It's Opening Ceremony day in Tokyo, heralding the official start to another Olympics. Although we've already had two days of sports competition, there's the knowledge that once the smoke settles after tonight's ceremony-ending fireworks, the gates are flung open to 16 straight days of unprecedented drama.
As a reporter, it'll be fine to have a daily plan — but as always, I'll be ready to wad it up and throw it away as unforeseen stories capture the imagination.
So at this point, there is a sameness about these Tokyo Games.
But in so many ways, they are hugely different from the 12 previous Olympics I've been lucky enough to cover.
Never have I been through an hours-long gauntlet of paperwork and QR codes and of course a saliva test at the airport on arrival. Never have I quarantined in a tiny hotel room for four days before getting a real view of the host city. Never have I seen in that city, once sprung from isolation, so little fanfare or physical evidence that it's about to host the globe's biggest sports spectacle.

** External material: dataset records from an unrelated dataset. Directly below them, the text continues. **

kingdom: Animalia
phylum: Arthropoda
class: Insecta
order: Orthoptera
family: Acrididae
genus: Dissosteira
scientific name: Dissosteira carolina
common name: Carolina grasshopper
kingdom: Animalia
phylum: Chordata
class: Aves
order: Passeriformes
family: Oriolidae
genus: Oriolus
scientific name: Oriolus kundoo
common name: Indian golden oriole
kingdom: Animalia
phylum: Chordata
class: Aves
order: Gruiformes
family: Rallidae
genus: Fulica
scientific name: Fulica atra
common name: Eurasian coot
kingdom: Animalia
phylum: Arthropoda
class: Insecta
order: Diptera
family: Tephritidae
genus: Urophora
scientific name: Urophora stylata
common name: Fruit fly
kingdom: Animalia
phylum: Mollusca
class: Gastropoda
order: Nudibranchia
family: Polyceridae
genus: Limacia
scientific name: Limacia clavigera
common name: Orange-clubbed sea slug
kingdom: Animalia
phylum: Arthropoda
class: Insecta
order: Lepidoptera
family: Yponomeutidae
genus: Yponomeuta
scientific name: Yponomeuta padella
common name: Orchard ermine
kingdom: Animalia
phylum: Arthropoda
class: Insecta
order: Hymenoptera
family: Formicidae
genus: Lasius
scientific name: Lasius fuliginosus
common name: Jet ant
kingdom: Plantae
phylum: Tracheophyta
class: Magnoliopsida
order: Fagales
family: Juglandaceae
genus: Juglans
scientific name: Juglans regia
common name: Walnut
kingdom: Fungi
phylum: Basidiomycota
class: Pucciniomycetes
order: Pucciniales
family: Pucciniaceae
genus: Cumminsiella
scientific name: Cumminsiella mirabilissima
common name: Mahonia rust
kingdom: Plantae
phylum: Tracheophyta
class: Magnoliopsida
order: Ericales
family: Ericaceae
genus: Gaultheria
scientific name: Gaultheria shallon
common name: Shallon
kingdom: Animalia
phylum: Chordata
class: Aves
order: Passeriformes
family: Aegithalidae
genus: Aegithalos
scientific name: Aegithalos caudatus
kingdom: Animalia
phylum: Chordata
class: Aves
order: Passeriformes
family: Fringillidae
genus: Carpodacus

Never have I seen the level of dissatisfaction and even anger among the locals, about the Olympics coming to their home. And as a long-time chronicler of Olympic doping, never have I seen so much talk of positive tests that have nothing to do with steroids, EPO or other performance-enhancers of choice.
Will those increasing numbers of positive coronavirus tests drive the daily drama? We're about to find out. The athletes will do all they can to keep the narrative focused on their stories — irresistible stories of sportsmen and women who've toiled for years in obscurity, and now get to emerge on a world stage for the briefest of moments.
We root for them, not the Olympic leaders who many believe are unwisely forcing these Games into a surging pandemic.
And in those cheers for the competitors ... cheers that will come from living rooms and not the empty, lifeless Olympic stadiums ... these Games are exactly the same as they've always been.